Search code examples
pythonweb-scrapingxpathplaywrightplaywright-python

Get href link using python playwright


I am trying to extract the link inside a href but all I am finding it is the text inside the element

The website code is the following:

<div class="item-info-container ">
   <a href="/imovel/32600863/" role="heading" aria-level="2" class="item-link xh-highlight" 
   title="Apartamento T3 na avenida da Liberdade, São José de São Lázaro e São João do Souto, Braga">
   Apartamento T3 na avenida da Liberdade, São José de São Lázaro e São João do Souto, Braga
   </a>

And the code I am using is:

element_handle = page.locator('//div[@class="item-info-container "]//a').all_inner_texts()

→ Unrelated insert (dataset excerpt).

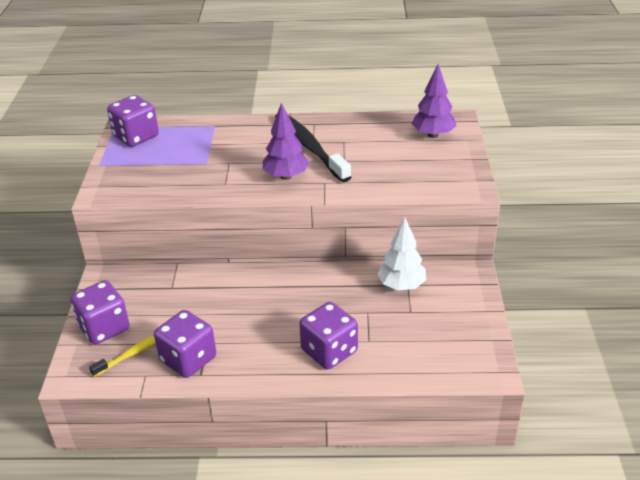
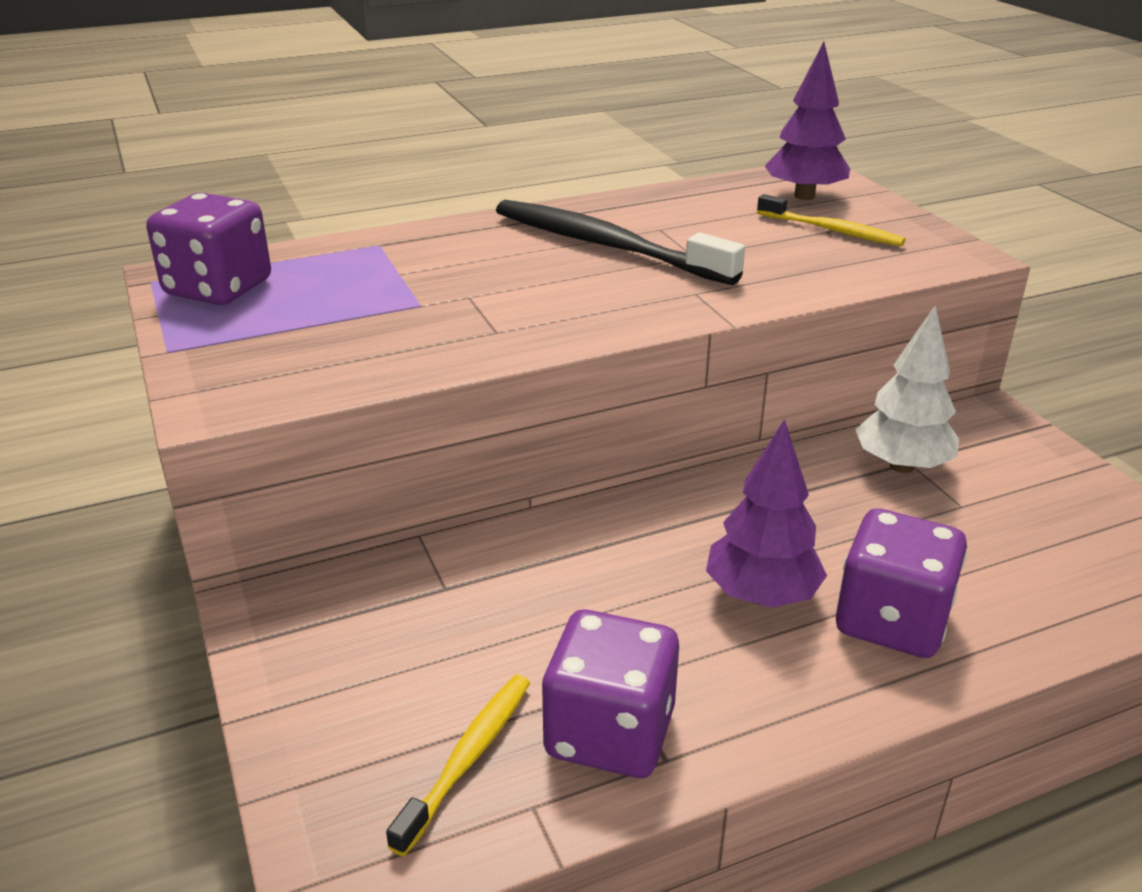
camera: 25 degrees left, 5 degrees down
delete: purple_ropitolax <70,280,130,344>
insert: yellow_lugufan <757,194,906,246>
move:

No matter if I specify //a[@href] or not, my output is always the title text:

Apartamento T3 na avenida da Liberdade, São José de São Lázaro e São João do Souto, Braga

When what I really want to achieve is:

/imovel/32600863/

Any ideas of where my logic is failing me?


Solution

  • Using get_attribute:

    link = page.locator('.item-info-container ').get_by_role('link').get_attribute('href')
    

    More than one locator:

    link_locators = page.locator('.item-info-container ').get_by_role('link').all()
    for _ in link_locators:
        print(_.get_attribute('href'))